:: PROBLEM TO SOLVE ::
Reproduce the listing in full. Keep every character unchanged.
***** INPUT DATA
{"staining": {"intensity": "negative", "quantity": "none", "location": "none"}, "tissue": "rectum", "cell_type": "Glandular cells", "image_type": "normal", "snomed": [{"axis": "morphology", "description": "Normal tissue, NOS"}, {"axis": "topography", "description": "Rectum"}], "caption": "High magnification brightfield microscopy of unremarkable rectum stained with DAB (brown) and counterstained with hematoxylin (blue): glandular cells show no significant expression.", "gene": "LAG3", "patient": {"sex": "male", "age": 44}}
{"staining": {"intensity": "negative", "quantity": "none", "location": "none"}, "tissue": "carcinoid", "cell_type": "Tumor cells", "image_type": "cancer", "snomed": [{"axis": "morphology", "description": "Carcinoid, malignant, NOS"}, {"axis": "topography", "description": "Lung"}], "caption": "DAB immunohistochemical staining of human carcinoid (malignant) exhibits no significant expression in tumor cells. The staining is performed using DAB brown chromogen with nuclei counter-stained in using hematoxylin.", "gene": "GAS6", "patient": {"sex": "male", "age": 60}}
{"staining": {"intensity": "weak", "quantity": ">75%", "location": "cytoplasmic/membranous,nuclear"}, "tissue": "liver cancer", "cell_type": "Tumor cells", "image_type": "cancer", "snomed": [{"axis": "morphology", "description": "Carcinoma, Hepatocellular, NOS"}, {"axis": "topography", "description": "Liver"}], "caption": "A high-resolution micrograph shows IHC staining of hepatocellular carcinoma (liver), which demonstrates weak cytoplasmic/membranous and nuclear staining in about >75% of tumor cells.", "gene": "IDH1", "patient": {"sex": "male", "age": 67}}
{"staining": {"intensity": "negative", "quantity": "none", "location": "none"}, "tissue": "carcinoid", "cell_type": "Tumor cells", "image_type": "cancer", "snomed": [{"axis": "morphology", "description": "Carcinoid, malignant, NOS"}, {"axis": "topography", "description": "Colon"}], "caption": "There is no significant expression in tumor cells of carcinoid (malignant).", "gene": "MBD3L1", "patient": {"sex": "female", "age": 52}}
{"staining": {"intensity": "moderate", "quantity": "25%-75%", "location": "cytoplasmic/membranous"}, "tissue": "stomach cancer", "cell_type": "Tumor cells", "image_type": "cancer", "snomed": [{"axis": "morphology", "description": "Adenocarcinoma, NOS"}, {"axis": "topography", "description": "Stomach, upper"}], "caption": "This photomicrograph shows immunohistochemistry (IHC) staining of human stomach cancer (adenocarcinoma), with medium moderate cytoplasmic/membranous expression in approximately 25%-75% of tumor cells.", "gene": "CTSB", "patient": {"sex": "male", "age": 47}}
**********
:: YOUR RESPONSE ::
{"staining": {"intensity": "negative", "quantity": "none", "location": "none"}, "tissue": "rectum", "cell_type": "Glandular cells", "image_type": "normal", "snomed": [{"axis": "morphology", "description": "Normal tissue, NOS"}, {"axis": "topography", "description": "Rectum"}], "caption": "High magnification brightfield microscopy of unremarkable rectum stained with DAB (brown) and counterstained with hematoxylin (blue): glandular cells show no significant expression.", "gene": "LAG3", "patient": {"sex": "male", "age": 44}}
{"staining": {"intensity": "negative", "quantity": "none", "location": "none"}, "tissue": "carcinoid", "cell_type": "Tumor cells", "image_type": "cancer", "snomed": [{"axis": "morphology", "description": "Carcinoid, malignant, NOS"}, {"axis": "topography", "description": "Lung"}], "caption": "DAB immunohistochemical staining of human carcinoid (malignant) exhibits no significant expression in tumor cells. The staining is performed using DAB brown chromogen with nuclei counter-stained in using hematoxylin.", "gene": "GAS6", "patient": {"sex": "male", "age": 60}}
{"staining": {"intensity": "weak", "quantity": ">75%", "location": "cytoplasmic/membranous,nuclear"}, "tissue": "liver cancer", "cell_type": "Tumor cells", "image_type": "cancer", "snomed": [{"axis": "morphology", "description": "Carcinoma, Hepatocellular, NOS"}, {"axis": "topography", "description": "Liver"}], "caption": "A high-resolution micrograph shows IHC staining of hepatocellular carcinoma (liver), which demonstrates weak cytoplasmic/membranous and nuclear staining in about >75% of tumor cells.", "gene": "IDH1", "patient": {"sex": "male", "age": 67}}
{"staining": {"intensity": "negative", "quantity": "none", "location": "none"}, "tissue": "carcinoid", "cell_type": "Tumor cells", "image_type": "cancer", "snomed": [{"axis": "morphology", "description": "Carcinoid, malignant, NOS"}, {"axis": "topography", "description": "Colon"}], "caption": "There is no significant expression in tumor cells of carcinoid (malignant).", "gene": "MBD3L1", "patient": {"sex": "female", "age": 52}}
{"staining": {"intensity": "moderate", "quantity": "25%-75%", "location": "cytoplasmic/membranous"}, "tissue": "stomach cancer", "cell_type": "Tumor cells", "image_type": "cancer", "snomed": [{"axis": "morphology", "description": "Adenocarcinoma, NOS"}, {"axis": "topography", "description": "Stomach, upper"}], "caption": "This photomicrograph shows immunohistochemistry (IHC) staining of human stomach cancer (adenocarcinoma), with medium moderate cytoplasmic/membranous expression in approximately 25%-75% of tumor cells.", "gene": "CTSB", "patient": {"sex": "male", "age": 47}}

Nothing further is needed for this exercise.